Thousands of people log what they took and what it did to them. We had a model read 2,979 of those reports on BPC-157, Selank and Semax — then checked the community's claims against the published science.
We analyzed 2,981 Reddit posts across three experimental peptides, encoding each through a local language model to find genuine self-use reports and extract their effects with directional valence — helped versus worsened. Then we asked a harder question: when the community says something works, does the literature agree?
After filtering pre-use questions and advice-seeking posts, 620 verified self-reports yielded 3,657 discrete effect mentions across BPC-157 (n=344), Semax (n=143), and Selank (n=125). We compared those community signals against 12 published studies — largely Russian clinical trials and preclinical work — and tagged each comparison as concordant, discordant, novel, or mixed.
+55 focus/cognition reports against just −8 negative — concordant with fMRI evidence of altered default-mode network in healthy volunteers (Lebedeva 2018) and direct BDNF upregulation in the basal forebrain (Dolotov 2006).
The community reports net anxiety worsening (+9 / −16) — directly against animal work showing "anxiolytic effects comparable to diazepam" (Yuan 2026). An animal-to-human gap worth investigating.
+12 helped vs −33 worsened for energy/fatigue, plus novel anhedonia reports (−11) — a neuropsychiatric burden the preclinical "healing peptide" framing never captured.
+30 anxiety relief, concordant with the GAD trial showing equivalence to medazepam (Zozulya 2008). But −22 worsening reports are absent from clinical data — likely dose and source variability in the wild.
−8 hair/skin reports with zero published precedent. MC1R expression in hair follicles (2023) and Semax's melanocortin activity give a plausible but unconfirmed pathway.
+154 pain/healing reports — the single strongest signal in the dataset — concordant with a systematic review finding 87% pain relief in the one human trial (Vukojevic 2025).
Self-selection inflates dramatic effects — people who felt nothing rarely post. We cannot control for dose, source purity, route, concurrent substances, or pre-existing conditions. The classifier (qwen3.5:9b, a 9-billion-parameter model) was not validated against human annotation for this domain; a 15-post spot check found 60% fully correct, 27% partially, 13% wrong, mostly over-attributing effects in multi-substance stacks. The literature itself leans on small Russian trials (n=40–62) with no placebo controls. Effect normalization into 17 categories loses granularity. And yet — the concordance between community signals and published mechanisms suggests this approach can surface real pharmacovigilance signals worth formal study.
(1) A formal human-annotation study to validate the classifier against expert labels. (2) Dose-response analysis by extracting dosing from posts. (3) Temporal tracking of users who post repeatedly. (4) Comment-level extraction — comments hold the richest back-and-forth. (5) Cross-platform replication on forums, Discord, Telegram. (6) A prospective community trial with standardized self-report instruments to attack selection and recall bias.

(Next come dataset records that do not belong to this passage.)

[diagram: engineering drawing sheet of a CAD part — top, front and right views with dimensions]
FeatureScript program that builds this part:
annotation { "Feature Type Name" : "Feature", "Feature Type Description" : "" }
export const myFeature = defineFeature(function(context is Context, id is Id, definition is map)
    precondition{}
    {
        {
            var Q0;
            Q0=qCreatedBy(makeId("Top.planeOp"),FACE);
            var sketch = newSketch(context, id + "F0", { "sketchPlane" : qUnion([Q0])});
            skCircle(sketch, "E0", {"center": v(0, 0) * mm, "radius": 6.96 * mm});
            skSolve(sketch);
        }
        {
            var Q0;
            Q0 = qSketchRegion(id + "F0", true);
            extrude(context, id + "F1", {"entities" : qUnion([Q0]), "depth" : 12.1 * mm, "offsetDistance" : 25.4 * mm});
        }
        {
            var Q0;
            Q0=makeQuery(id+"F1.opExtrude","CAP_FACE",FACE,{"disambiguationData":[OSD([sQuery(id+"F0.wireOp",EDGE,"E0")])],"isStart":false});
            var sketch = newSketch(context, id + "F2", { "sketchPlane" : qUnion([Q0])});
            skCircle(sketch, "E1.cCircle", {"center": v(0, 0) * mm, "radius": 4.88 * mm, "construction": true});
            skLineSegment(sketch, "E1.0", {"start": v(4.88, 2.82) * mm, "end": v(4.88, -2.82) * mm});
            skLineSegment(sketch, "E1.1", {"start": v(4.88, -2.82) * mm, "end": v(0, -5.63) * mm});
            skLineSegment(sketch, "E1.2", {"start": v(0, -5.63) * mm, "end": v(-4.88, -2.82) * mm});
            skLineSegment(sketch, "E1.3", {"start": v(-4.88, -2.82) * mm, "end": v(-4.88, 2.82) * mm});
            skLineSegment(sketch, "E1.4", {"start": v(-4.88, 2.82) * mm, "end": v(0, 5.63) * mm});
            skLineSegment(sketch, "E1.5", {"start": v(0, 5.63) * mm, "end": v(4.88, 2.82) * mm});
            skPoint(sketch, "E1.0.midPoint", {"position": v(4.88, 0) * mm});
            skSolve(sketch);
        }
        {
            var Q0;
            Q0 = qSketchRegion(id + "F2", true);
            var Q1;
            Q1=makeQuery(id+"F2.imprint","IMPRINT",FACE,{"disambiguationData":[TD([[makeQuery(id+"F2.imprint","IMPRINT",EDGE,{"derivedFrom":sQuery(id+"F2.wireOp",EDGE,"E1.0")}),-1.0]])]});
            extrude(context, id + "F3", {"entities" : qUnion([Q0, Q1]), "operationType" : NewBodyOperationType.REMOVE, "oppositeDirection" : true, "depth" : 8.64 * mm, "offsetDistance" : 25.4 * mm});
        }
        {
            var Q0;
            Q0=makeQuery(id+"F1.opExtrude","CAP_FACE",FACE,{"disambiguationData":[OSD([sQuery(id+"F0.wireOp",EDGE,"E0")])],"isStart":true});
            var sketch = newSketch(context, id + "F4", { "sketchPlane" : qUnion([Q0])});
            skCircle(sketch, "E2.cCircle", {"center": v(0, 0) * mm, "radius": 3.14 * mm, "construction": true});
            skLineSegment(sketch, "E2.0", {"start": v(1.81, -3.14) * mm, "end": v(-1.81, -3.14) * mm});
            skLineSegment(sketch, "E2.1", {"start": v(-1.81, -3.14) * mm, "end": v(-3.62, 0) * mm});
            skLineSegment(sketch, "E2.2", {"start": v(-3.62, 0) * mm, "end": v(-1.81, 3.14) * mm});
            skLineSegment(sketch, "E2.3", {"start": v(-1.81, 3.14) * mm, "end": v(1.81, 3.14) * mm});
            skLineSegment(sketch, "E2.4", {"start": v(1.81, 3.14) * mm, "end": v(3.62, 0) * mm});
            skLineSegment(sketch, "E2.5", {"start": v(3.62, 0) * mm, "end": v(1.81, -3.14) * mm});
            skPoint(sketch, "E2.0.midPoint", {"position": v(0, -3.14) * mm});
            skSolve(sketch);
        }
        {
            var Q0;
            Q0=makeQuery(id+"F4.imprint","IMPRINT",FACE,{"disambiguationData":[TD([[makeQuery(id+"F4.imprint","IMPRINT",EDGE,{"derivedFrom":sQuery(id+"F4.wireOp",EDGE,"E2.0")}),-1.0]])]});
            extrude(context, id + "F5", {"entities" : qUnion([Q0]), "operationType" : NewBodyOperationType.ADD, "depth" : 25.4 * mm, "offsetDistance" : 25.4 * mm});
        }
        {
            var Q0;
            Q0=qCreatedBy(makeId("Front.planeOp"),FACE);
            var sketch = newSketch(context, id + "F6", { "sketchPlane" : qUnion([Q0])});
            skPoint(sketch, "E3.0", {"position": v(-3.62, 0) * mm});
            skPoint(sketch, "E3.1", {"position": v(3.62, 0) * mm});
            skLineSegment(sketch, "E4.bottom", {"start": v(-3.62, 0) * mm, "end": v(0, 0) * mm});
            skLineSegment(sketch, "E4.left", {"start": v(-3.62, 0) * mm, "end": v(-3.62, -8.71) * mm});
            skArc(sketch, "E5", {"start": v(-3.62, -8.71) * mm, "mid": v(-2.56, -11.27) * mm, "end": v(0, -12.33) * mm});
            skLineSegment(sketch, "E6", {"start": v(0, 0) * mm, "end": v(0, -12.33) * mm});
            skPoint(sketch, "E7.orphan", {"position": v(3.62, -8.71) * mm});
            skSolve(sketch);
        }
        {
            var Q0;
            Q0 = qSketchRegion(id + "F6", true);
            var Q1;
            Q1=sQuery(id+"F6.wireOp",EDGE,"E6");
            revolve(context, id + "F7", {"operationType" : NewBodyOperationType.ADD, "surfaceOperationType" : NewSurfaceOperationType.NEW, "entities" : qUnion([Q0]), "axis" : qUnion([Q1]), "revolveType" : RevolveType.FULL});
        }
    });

| Effect | BPC-157 + | BPC-157 − | Selank + | Selank − | Semax + | Semax − |
|---|
This proof-of-concept adapts the pharmacovigilance approach from Sehgal, Tronieri, Ungar & Guntuku (2026), "Self-Reported Side Effects of Semaglutide and Tirzepatide in Online Communities," arXiv:2603.12341 / medRxiv. DOI: 10.64898/2026.03.12.26348253
Helped means the user framed the effect as a benefit ("my anxiety went away"). Worsened means they framed it as adverse ("I developed anxiety"). It's directional: for Anxiety, +30 helped means 30 people said it relieved their anxiety; −22 worsened means 22 said it caused or increased it.
All artifacts are preserved and published: raw scraped posts, LLM-encoded records, filtered records, and the normalized aggregation. The pipeline re-runs with different models, taxonomies, or additional peptides. Total compute: ~6 hours on a single consumer GPU running Ollama. Zero API fees.
This wasn't one query. Over 20.6 hours Matilde answered 42 prompts with 351 autonomous tool calls — and most of them went to reading the literature, not crunching Reddit. The full reasoning trace is published; this is its shape.
Research dwarfs everything. 230 of 351 tool calls — two-thirds of the work — were literature and web research (190 searches, 40 extractions). Encoding the Reddit corpus was the easy part; the rigor was in checking every community signal against the published record.
It worked like an agent, not a query. 42 human prompts produced 351 tool calls — roughly 8 autonomous actions per ask — plus 56 exposed reasoning blocks and one delegate_task that fanned out a parallel literature researcher per peptide.
The heavy compute never touched a paid API. The 2,979 model inferences that encoded the corpus all ran on a local GPU (qwen3.5:9b via Ollama) at zero API cost. The agent loop ran on a frontier model; the grunt work ran in-house.
None of this is reconstructed after the fact. The complete working session — prompts, replies, tool calls, tool results, and reasoning — is published as a readable transcript and machine-readable JSONL, alongside the full dataset.